Feature Number One: Approaching our heavenly Father with confidence means that we do not take credit for anything in or of ourselves. The confidence in prayer is not found in us: It’s found in our heavenly Father, in Jesus Christ, our intercessor and mediator. And in the abiding Spirit of God, “who intercedes for us with groans that words cannot express.” Our confidence does not rest in ourselves or in our works, but in the works of the triune God: Father, Son, and Holy Spirit.
Feature Number Two: Take heart in these wonderful characteristics of
God: His goodness—compared with earthly
fathers, God excels us all. He is our heavenly Father, who knows what’s good
and best for us. There is no sin, no evil, no ill-will, no selfishness in our
heavenly Father. He is the epitome of goodness.
Here’s
another characteristic: His majesty. Our
heavenly Father is sovereign ruler, all powerful, able to do whatever is
needful for our good. The Catechism reminds us in Q.&A. 121 that the Lord
Jesus teaches us to pray “Our Father in heaven,” so that we will “not
think of God’s heavenly majesty as something earthly….”
In other words, our heavenly Father transcends any earthly royalty. Our Father in heaven is Someone “out of this world” who nevertheless reaches out to us in this world, because He is our Father, having adopted us as his children through Christ Jesus. Thank God for his characteristics of goodness and majesty! They are our confidence boosters in prayer.
Feature Number Three: Our heavenly Father knows our needs. He knows we are dust, vulnerable, frail, in need of breath and bread, in need of health and vitality to live a full life.
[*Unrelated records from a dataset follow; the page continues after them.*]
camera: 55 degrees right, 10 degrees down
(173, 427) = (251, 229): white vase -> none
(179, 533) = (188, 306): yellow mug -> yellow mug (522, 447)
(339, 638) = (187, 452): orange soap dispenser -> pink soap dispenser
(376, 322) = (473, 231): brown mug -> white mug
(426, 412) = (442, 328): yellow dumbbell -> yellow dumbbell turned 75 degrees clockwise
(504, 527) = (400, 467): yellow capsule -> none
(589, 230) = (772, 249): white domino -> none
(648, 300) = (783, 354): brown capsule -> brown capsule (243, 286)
Our heavenly Father knows our need for redemption and restoration, for life and salvation.
That’s why Jesus, the Son of God, took on our dust, our human nature. That’s why he died, and rose again. That’s why he has secured our destiny by ascending into heaven in his resurrected, glorified body. Our heavenly Father knows what it takes to live as humans—in body and soul. That’s why we may expect “everything for body and soul from God’s almighty power” as we pray to our heavenly Father. He knows—and in time, and over time, and for all time, God will supply what it takes to live with him forever and ever.
And that’s why in the mean time—while we wait for the ascended Lord Jesus to come again in all his glory and majesty—we may pray with great confidence to our heavenly Father.
Glory be to him, as it was in the beginning, is now, and ever shall be: world without end. Amen.